● **What this task involves**
Transcribe all the records exactly and omit any images they hold.

[Saved entries]
^^^^^^^^

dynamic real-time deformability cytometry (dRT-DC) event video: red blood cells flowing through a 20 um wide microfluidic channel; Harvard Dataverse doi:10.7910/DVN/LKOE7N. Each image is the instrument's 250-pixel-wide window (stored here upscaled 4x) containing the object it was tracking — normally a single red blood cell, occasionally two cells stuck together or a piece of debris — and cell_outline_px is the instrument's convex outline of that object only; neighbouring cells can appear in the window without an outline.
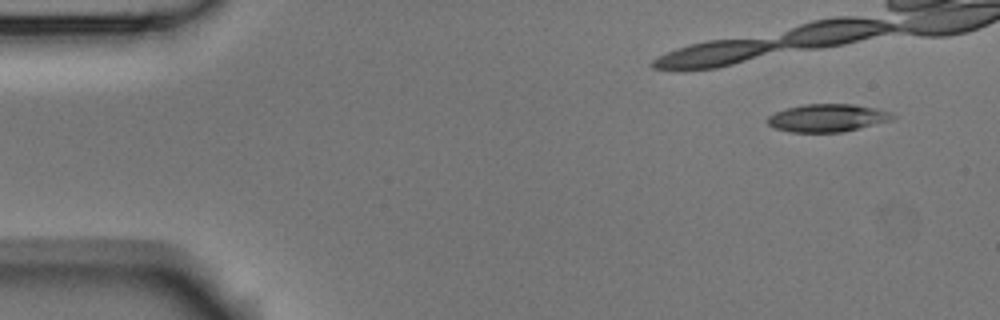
{"species": "Egyptian fruit bat (a non-hibernating species)", "species_latin": "Rousettus aegyptiacus", "temperature_condition": "room temperature", "stored_images_in_passage": 5, "segment_of_instrument_passage": [2, 2], "camera_frame_rate_fps": 3000, "um_per_image_px": 0.085, "animal": {"sex": "male"}, "frame": {"image": 1, "passage_image": 5, "time_ms": 1.333, "image_size_px": [1000, 320], "cell_outline_px": [[896, 116], [892, 120], [844, 132], [792, 132], [776, 128], [768, 124], [768, 116], [776, 112], [788, 108], [804, 104], [852, 104], [876, 108], [892, 112]], "centroid_in_image_um": [70.38, 10.02], "position_along_channel_um": 14.6, "area_um2": 20.17}}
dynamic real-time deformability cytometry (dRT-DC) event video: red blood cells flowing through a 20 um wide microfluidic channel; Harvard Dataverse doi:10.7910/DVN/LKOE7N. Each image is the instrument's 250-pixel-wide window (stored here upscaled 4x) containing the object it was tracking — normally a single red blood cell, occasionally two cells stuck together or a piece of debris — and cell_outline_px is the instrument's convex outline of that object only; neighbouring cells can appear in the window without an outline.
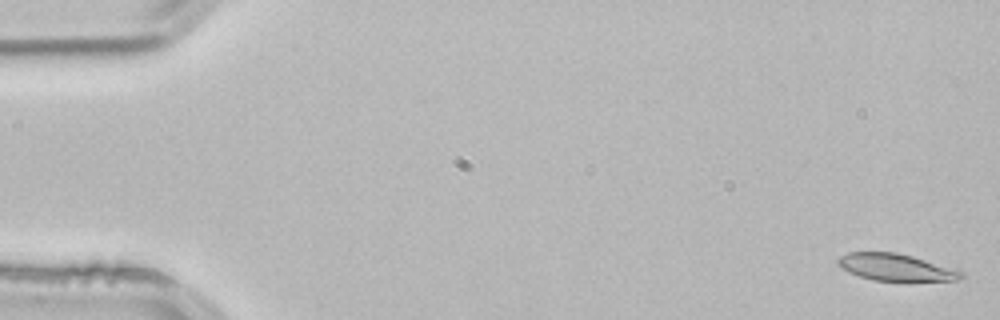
{"species": "common noctule bat (a hibernating species)", "species_latin": "Nyctalus noctula", "temperature_condition": "room temperature", "stored_images_in_passage": 3, "camera_frame_rate_fps": 3000, "um_per_image_px": 0.085, "animal": {"sex": "male", "body_mass_g": 21.5, "forearm_length_mm": 52.0}, "frame": {"image": 1, "passage_image": 1, "time_ms": 0.0, "image_size_px": [1000, 320], "cell_outline_px": [[964, 276], [960, 280], [908, 284], [872, 280], [848, 272], [840, 268], [836, 264], [836, 260], [840, 256], [848, 252], [896, 252], [912, 256], [956, 268], [964, 272]], "centroid_in_image_um": [76.22, 22.78], "position_along_channel_um": 8.8, "area_um2": 20.69}}
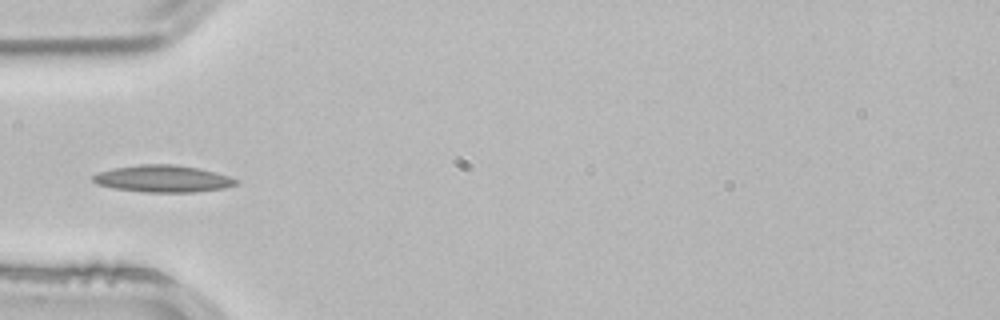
{"frame": {"image": 2, "passage_image": 3, "time_ms": 0.667, "image_size_px": [1000, 320], "cell_outline_px": [[240, 184], [224, 188], [192, 192], [144, 192], [112, 188], [96, 184], [92, 180], [92, 176], [96, 172], [112, 168], [140, 164], [176, 164], [216, 172], [240, 180]], "centroid_in_image_um": [13.83, 15.19], "position_along_channel_um": 71.2, "area_um2": 22.72}}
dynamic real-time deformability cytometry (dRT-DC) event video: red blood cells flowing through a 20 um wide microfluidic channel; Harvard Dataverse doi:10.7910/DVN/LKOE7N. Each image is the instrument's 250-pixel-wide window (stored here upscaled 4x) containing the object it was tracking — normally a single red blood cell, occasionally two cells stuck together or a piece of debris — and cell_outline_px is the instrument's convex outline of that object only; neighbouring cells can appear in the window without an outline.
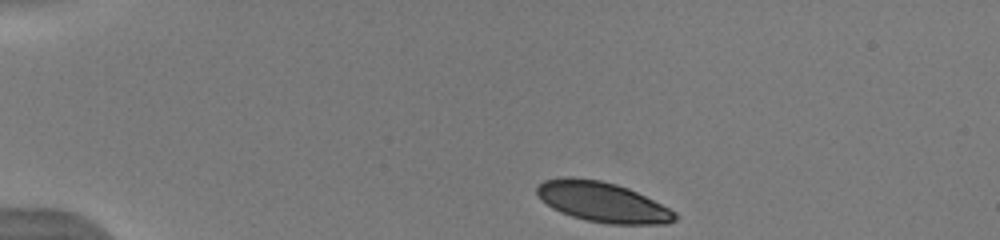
{"species": "human", "species_latin": "Homo sapiens", "temperature_condition": "warm", "stored_images_in_passage": 42, "camera_frame_rate_fps": 3000, "um_per_image_px": 0.085, "donor": {"sex": "male"}, "frame": {"image": 1, "passage_image": 1, "time_ms": 0.0, "image_size_px": [1000, 240], "cell_outline_px": [[680, 216], [676, 220], [668, 224], [608, 224], [588, 220], [572, 216], [560, 212], [552, 208], [540, 200], [536, 192], [536, 188], [544, 180], [560, 176], [572, 176], [600, 180], [616, 184], [628, 188], [676, 212]], "centroid_in_image_um": [51.18, 17.16], "position_along_channel_um": 33.8, "area_um2": 32.37}}
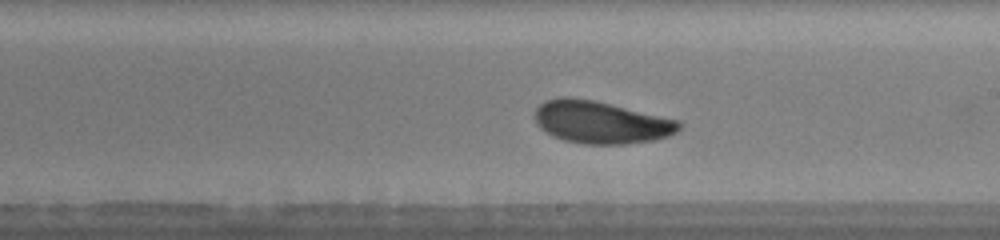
{"frame": {"image": 2, "passage_image": 22, "time_ms": 7.0, "image_size_px": [1000, 240], "cell_outline_px": [[680, 128], [676, 132], [668, 136], [652, 140], [624, 144], [584, 144], [564, 140], [552, 136], [540, 128], [536, 124], [532, 116], [536, 108], [544, 100], [560, 96], [568, 96], [596, 100], [680, 120]], "centroid_in_image_um": [51.02, 10.37], "position_along_channel_um": 238.0, "area_um2": 36.13}}
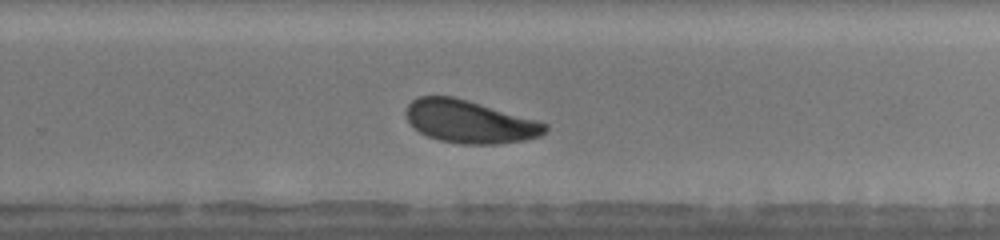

^^^^^^^^

● **Problem solution**
dynamic real-time deformability cytometry (dRT-DC) event video: red blood cells flowing through a 20 um wide microfluidic channel; Harvard Dataverse doi:10.7910/DVN/LKOE7N. Each image is the instrument's 250-pixel-wide window (stored here upscaled 4x) containing the object it was tracking — normally a single red blood cell, occasionally two cells stuck together or a piece of debris — and cell_outline_px is the instrument's convex outline of that object only; neighbouring cells can appear in the window without an outline.
{"species": "Egyptian fruit bat (a non-hibernating species)", "species_latin": "Rousettus aegyptiacus", "temperature_condition": "room temperature", "stored_images_in_passage": 5, "segment_of_instrument_passage": [2, 2], "camera_frame_rate_fps": 3000, "um_per_image_px": 0.085, "animal": {"sex": "male"}, "frame": {"image": 1, "passage_image": 5, "time_ms": 1.333, "image_size_px": [1000, 320], "cell_outline_px": [[896, 116], [892, 120], [844, 132], [792, 132], [776, 128], [768, 124], [768, 116], [776, 112], [788, 108], [804, 104], [852, 104], [876, 108], [892, 112]], "centroid_in_image_um": [70.38, 10.02], "position_along_channel_um": 14.6, "area_um2": 20.17}}
dynamic real-time deformability cytometry (dRT-DC) event video: red blood cells flowing through a 20 um wide microfluidic channel; Harvard Dataverse doi:10.7910/DVN/LKOE7N. Each image is the instrument's 250-pixel-wide window (stored here upscaled 4x) containing the object it was tracking — normally a single red blood cell, occasionally two cells stuck together or a piece of debris — and cell_outline_px is the instrument's convex outline of that object only; neighbouring cells can appear in the window without an outline.
{"species": "common noctule bat (a hibernating species)", "species_latin": "Nyctalus noctula", "temperature_condition": "room temperature", "stored_images_in_passage": 3, "camera_frame_rate_fps": 3000, "um_per_image_px": 0.085, "animal": {"sex": "male", "body_mass_g": 21.5, "forearm_length_mm": 52.0}, "frame": {"image": 1, "passage_image": 1, "time_ms": 0.0, "image_size_px": [1000, 320], "cell_outline_px": [[964, 276], [960, 280], [908, 284], [872, 280], [848, 272], [840, 268], [836, 264], [836, 260], [840, 256], [848, 252], [896, 252], [912, 256], [956, 268], [964, 272]], "centroid_in_image_um": [76.22, 22.78], "position_along_channel_um": 8.8, "area_um2": 20.69}}
{"frame": {"image": 2, "passage_image": 3, "time_ms": 0.667, "image_size_px": [1000, 320], "cell_outline_px": [[240, 184], [224, 188], [192, 192], [144, 192], [112, 188], [96, 184], [92, 180], [92, 176], [96, 172], [112, 168], [140, 164], [176, 164], [216, 172], [240, 180]], "centroid_in_image_um": [13.83, 15.19], "position_along_channel_um": 71.2, "area_um2": 22.72}}
dynamic real-time deformability cytometry (dRT-DC) event video: red blood cells flowing through a 20 um wide microfluidic channel; Harvard Dataverse doi:10.7910/DVN/LKOE7N. Each image is the instrument's 250-pixel-wide window (stored here upscaled 4x) containing the object it was tracking — normally a single red blood cell, occasionally two cells stuck together or a piece of debris — and cell_outline_px is the instrument's convex outline of that object only; neighbouring cells can appear in the window without an outline.
{"species": "human", "species_latin": "Homo sapiens", "temperature_condition": "warm", "stored_images_in_passage": 42, "camera_frame_rate_fps": 3000, "um_per_image_px": 0.085, "donor": {"sex": "male"}, "frame": {"image": 1, "passage_image": 1, "time_ms": 0.0, "image_size_px": [1000, 240], "cell_outline_px": [[680, 216], [676, 220], [668, 224], [608, 224], [588, 220], [572, 216], [560, 212], [552, 208], [540, 200], [536, 192], [536, 188], [544, 180], [560, 176], [572, 176], [600, 180], [616, 184], [628, 188], [676, 212]], "centroid_in_image_um": [51.18, 17.16], "position_along_channel_um": 33.8, "area_um2": 32.37}}
{"frame": {"image": 2, "passage_image": 22, "time_ms": 7.0, "image_size_px": [1000, 240], "cell_outline_px": [[680, 128], [676, 132], [668, 136], [652, 140], [624, 144], [584, 144], [564, 140], [552, 136], [540, 128], [536, 124], [532, 116], [536, 108], [544, 100], [560, 96], [568, 96], [596, 100], [680, 120]], "centroid_in_image_um": [51.02, 10.37], "position_along_channel_um": 238.0, "area_um2": 36.13}}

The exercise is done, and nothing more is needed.